WORK REQUIRED - Reproduce the listing that follows in full. Omit its images.

INFORMATION SHOWN below:

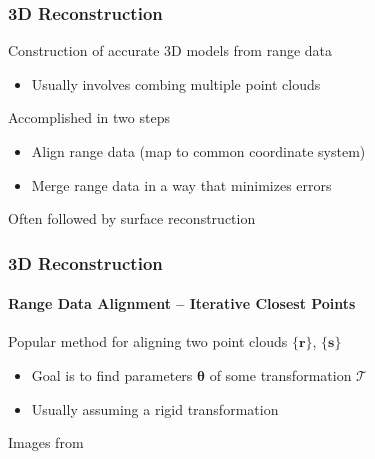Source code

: \documentclass[xetex,professionalfont]{beamer}
\renewcommand{\vec}[1]{\ensuremath{\mathbf{#1}}}
\newcommand{\vr}{\vec{r}}
\newcommand{\vs}{\vec{s}}
\newcommand{\bth}{\boldsymbol{\theta}}
\newcommand{\trans}{\mathcal{T}}
\begin{document}

\begin{frame}
\frametitle{3D Reconstruction}

Construction of accurate 3D models from range data
\begin{itemize}
	\item Usually involves combing multiple point clouds %
\end{itemize}

\bigskip
Accomplished in two steps %
\begin{itemize}
	\item Align range data (map to common coordinate system)
	\item Merge range data in a way that minimizes errors %
\end{itemize}

\bigskip
Often followed by surface reconstruction %

\end{frame}


\begin{frame}
\frametitle{3D Reconstruction}
\framesubtitle{Range Data Alignment -- Iterative Closest Points}

Popular method for aligning two point clouds $\{\vr\}$, $\{\vs\}$
\begin{itemize}
	\item Goal is to find parameters $\bth$ of some transformation $\trans$ %
	\item Usually assuming a rigid transformation %
\end{itemize}

\bigskip
\begin{center}
    {\centering Images from \cite{aiger2008}}
\end{center}

\end{frame}
\end{document}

End of INFORMATION SHOWN.

SOLUTION TO THE PROBLEM -
Source code

: \documentclass[xetex,professionalfont]{beamer}
\renewcommand{\vec}[1]{\ensuremath{\mathbf{#1}}}
\newcommand{\vr}{\vec{r}}
\newcommand{\vs}{\vec{s}}
\newcommand{\bth}{\boldsymbol{\theta}}
\newcommand{\trans}{\mathcal{T}}
\begin{document}

\begin{frame}
\frametitle{3D Reconstruction}

Construction of accurate 3D models from range data
\begin{itemize}
	\item Usually involves combing multiple point clouds %
\end{itemize}

\bigskip
Accomplished in two steps %
\begin{itemize}
	\item Align range data (map to common coordinate system)
	\item Merge range data in a way that minimizes errors %
\end{itemize}

\bigskip
Often followed by surface reconstruction %

\end{frame}


\begin{frame}
\frametitle{3D Reconstruction}
\framesubtitle{Range Data Alignment -- Iterative Closest Points}

Popular method for aligning two point clouds $\{\vr\}$, $\{\vs\}$
\begin{itemize}
	\item Goal is to find parameters $\bth$ of some transformation $\trans$ %
	\item Usually assuming a rigid transformation %
\end{itemize}

\bigskip
\begin{center}
    {\centering Images from \cite{aiger2008}}
\end{center}

\end{frame}
\end{document}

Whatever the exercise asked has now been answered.